Beside these disease-specific measures, the threat posed by the SARS CoV‑2 pandemic can be reduced through several actions on a hospital and department level, e.g. a visit ban and screening procedures at the entrance. Personnel within the hospital must not enter protected areas (e.g. the BMT ward) without permission and interdisciplinary tumour conferences are commonly performed remotely via videoconferences. Many institutions have defined designated “screening areas” within a department or ward where newly admitted patients are clinically screened for symptoms and results of nasopharyngeal swabs are awaited. Dedicated nursing staff with appropriate protective measures is responsible exclusively for these patients. If a patient has been tested positive, home quarantine is often the preferred option while symptomatic patients will then be transferred to dedicated COVID wards. These measures haven been adopted quickly and have proven successful in numerous institutions.

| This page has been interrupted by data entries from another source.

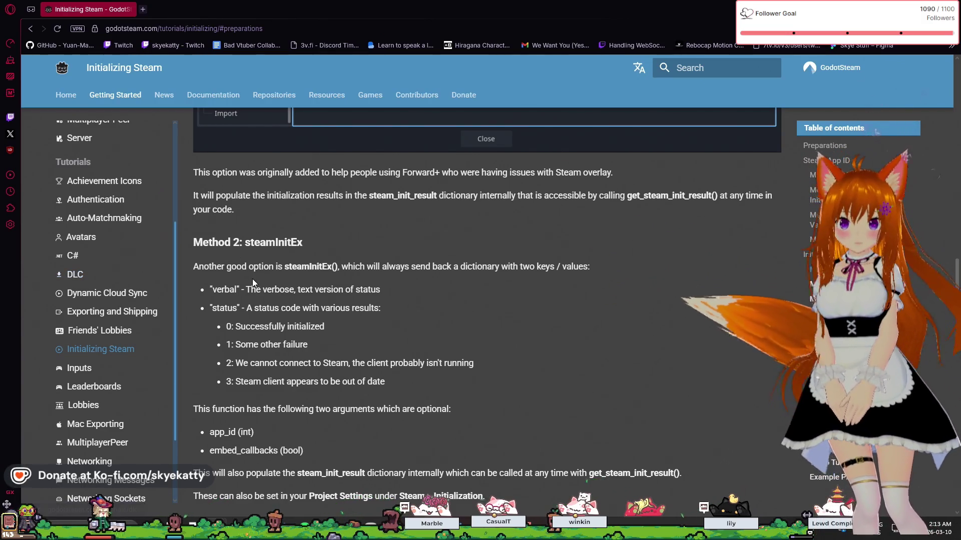
pyautogui.scroll(-1, 252, 278)
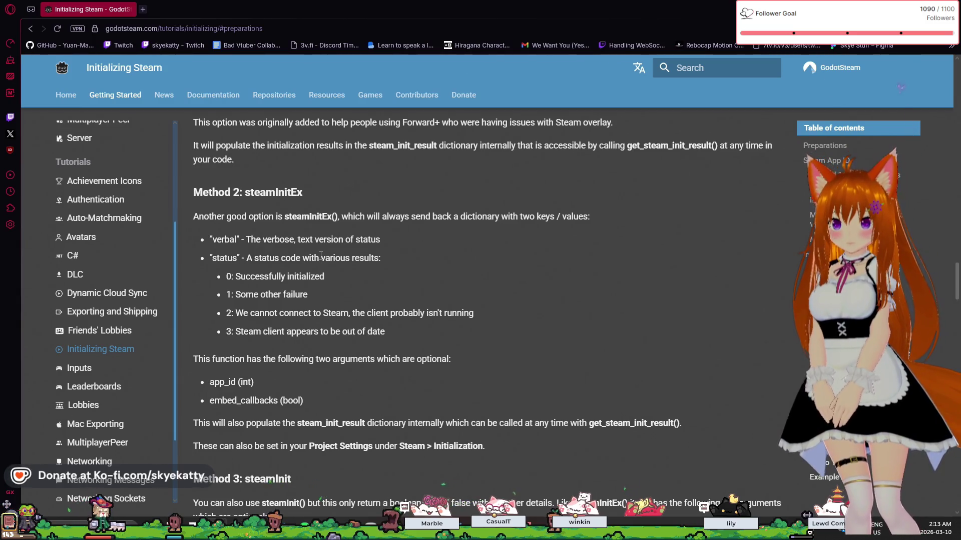
pyautogui.scroll(1, 301, 275)
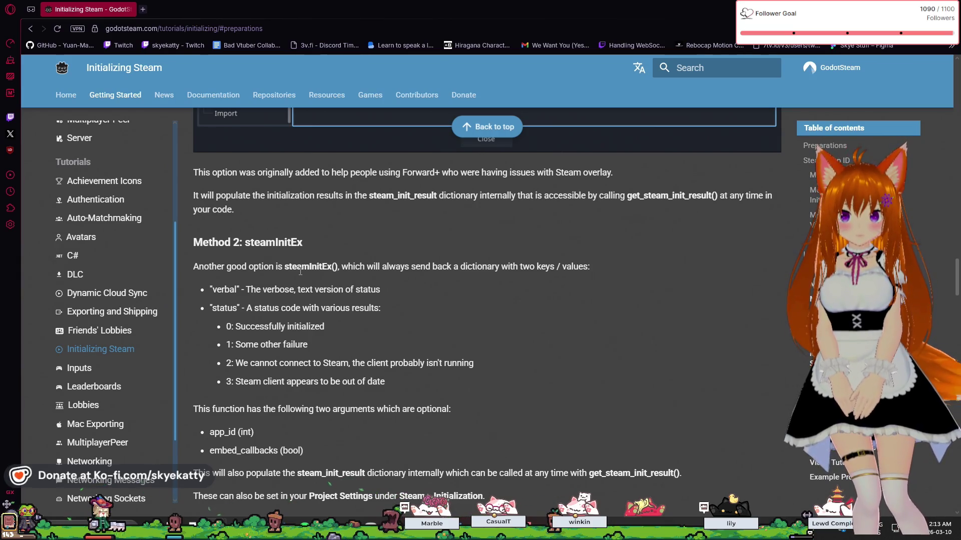
pyautogui.scroll(-1, 300, 271)
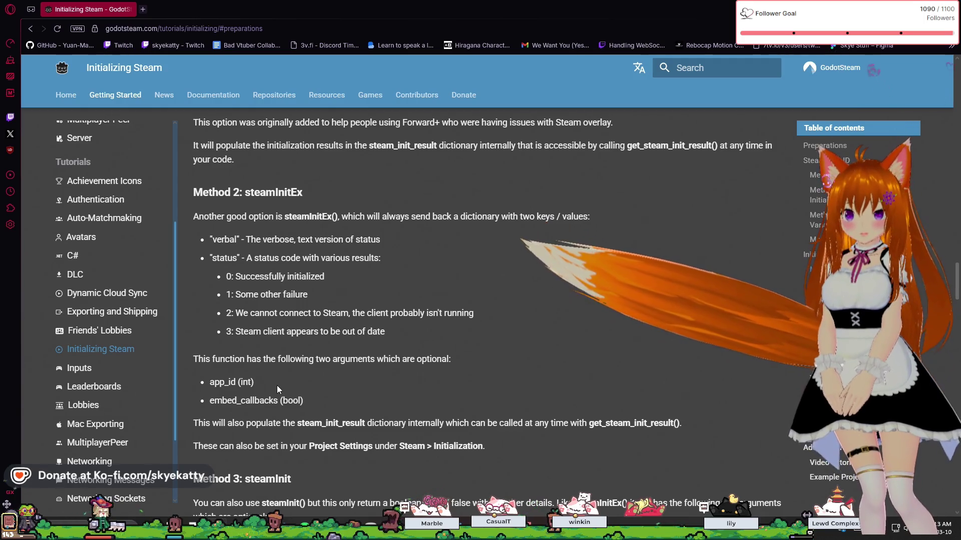
pyautogui.scroll(-1, 277, 389)
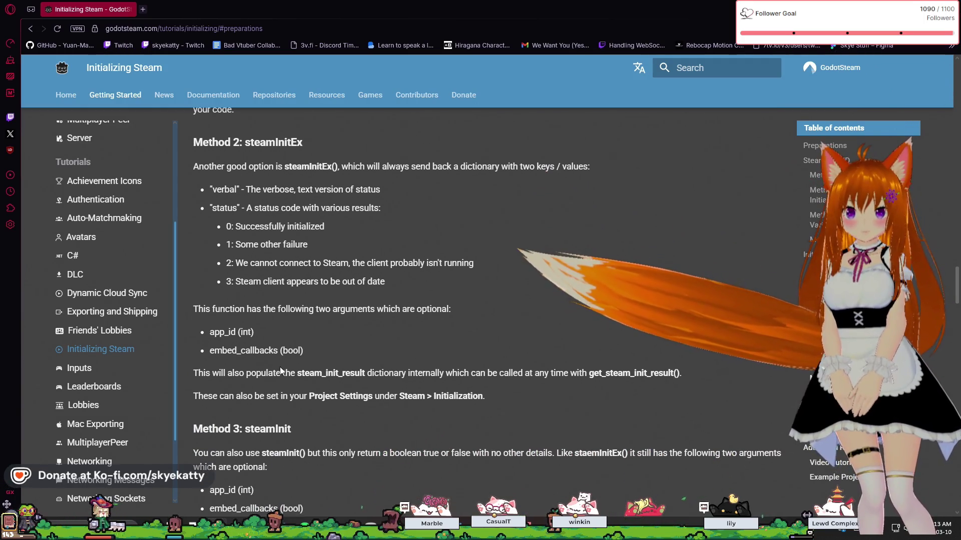
pyautogui.scroll(-1, 281, 367)
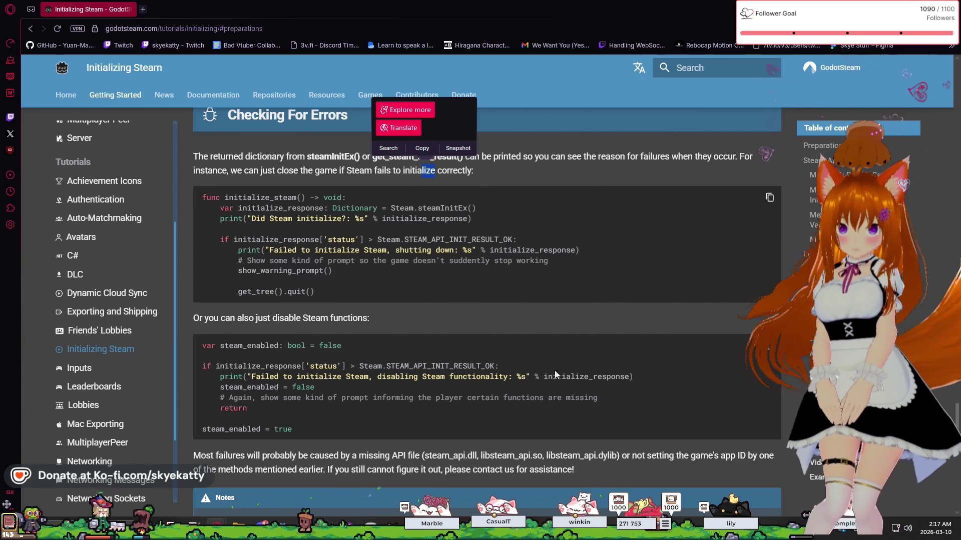
# Read the Checking For Errors section and its quit-game and disable-Steam code examples
pyautogui.moveTo(667, 508)
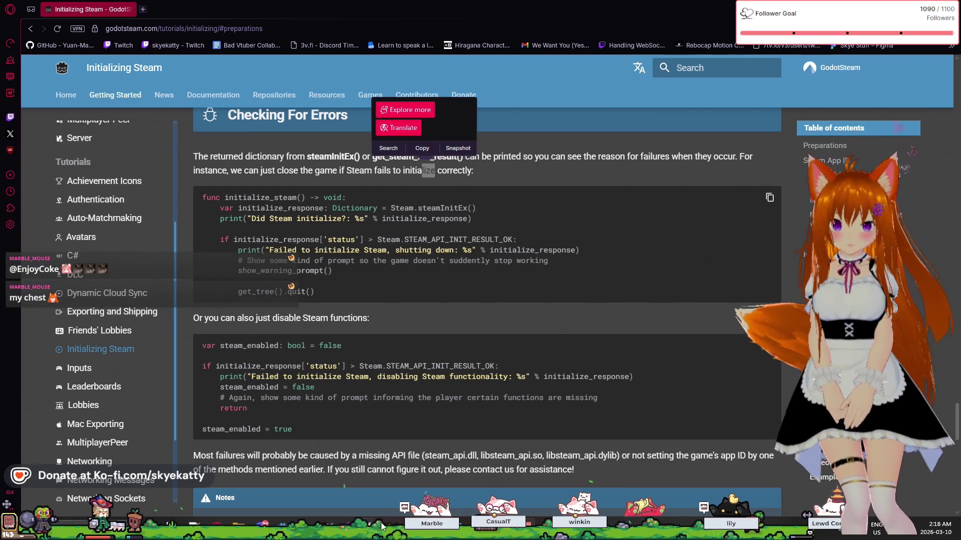
# Scroll past the steam_enabled example to the GDNative enum note and Getting More Data heading
pyautogui.scroll(-2, 391, 336)
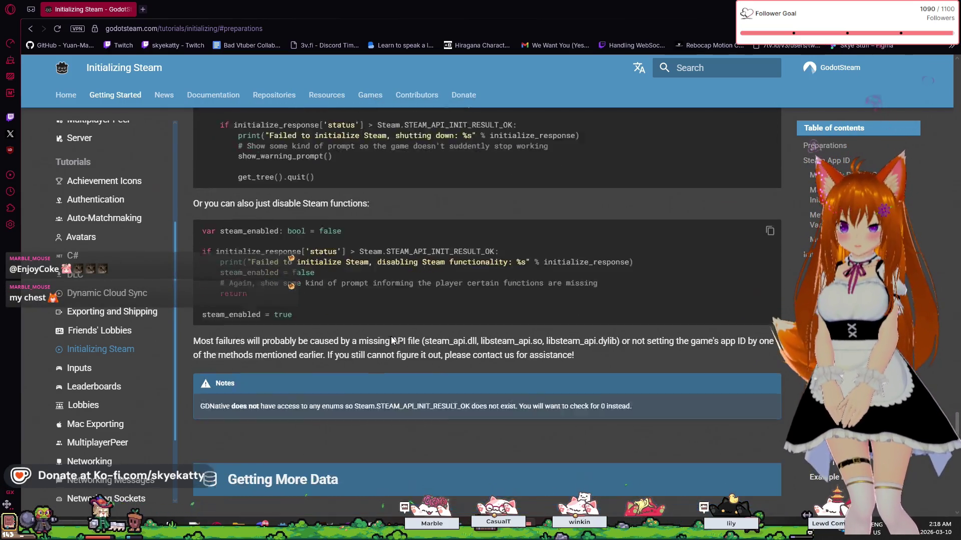
# Review the Getting More Data functions, then return to the initialize_steam() error-check example
pyautogui.scroll(-4, 392, 336)
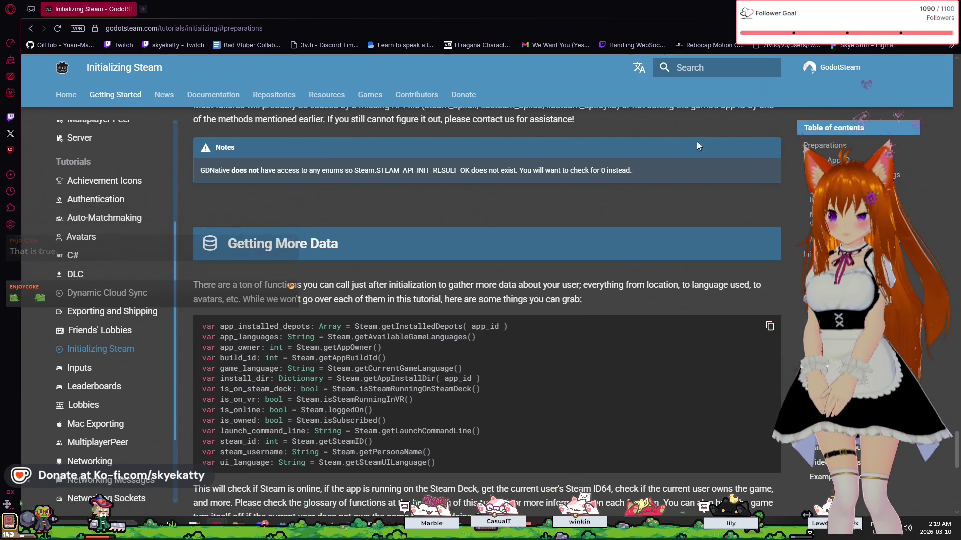
pyautogui.scroll(-2, 303, 312)
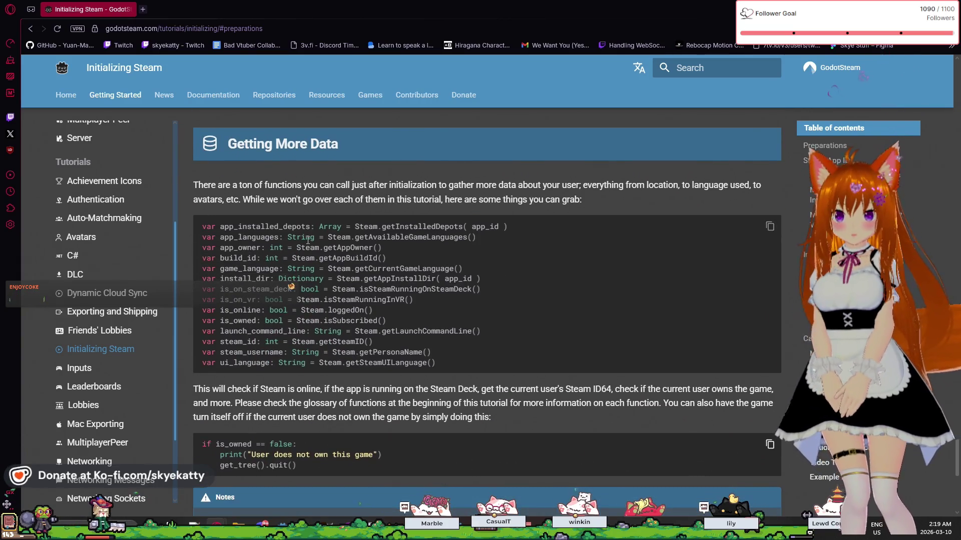
pyautogui.scroll(5, 306, 229)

As haematologists and oncologists throughout the world are trying their best to keep harm from their patients and adhere to established treatment standards wherever possible, we hope that you will stay healthy and wish you all the best in guiding your patients through the current crisis!

Key messages

  • The SARS CoV‑2 crisis is also a crisis for patients suffering malignant disease. Besides their risk of a life-threatening disease on the one hand with commonly immunosuppressive treatments on the other hand they are of special risk if they come into contact with this virus infection.

  • Our patients know about this doubled risk. The psychological burden of this situation posed on them cannot be overestimated.

  • The primary task oncology is balancing patient-specific risk factors against treatment-induced side effects with a special focus on immunosuppression.

  • Patients with haematological malignancies may well be the most threatened patient population as many are heavily immunosuppressed due to the underlying disease and due to neutropenia-inducing treatment strategies.

  • Lung cancer patients represent another highly vulnerable group with special needs during the current SARS CoV‑2 pandemic. Cumulative risk factors for severe COVID-19 infections can regularly be detected like pre-existing pulmonary diseases, cardiovascular disease, smoking related lung damage and older age.

  • The broad application of checkpoint inhibitor (CPI) therapies in medical oncology with their risk of CPI-induced pneumonitis has to be discussed on an individual basis.

  • The threat posed by the SARS CoV‑2 pandemic can be reduced through several actions on a hospital and department level.

  • On a day per day decision we have to balance the risk and benefits of treating our patients or better delaying any specific therapy. The risk of a COVID-19 infection depends on specific regional actual infection rates and this knowledge has to be integrated into our recommendations.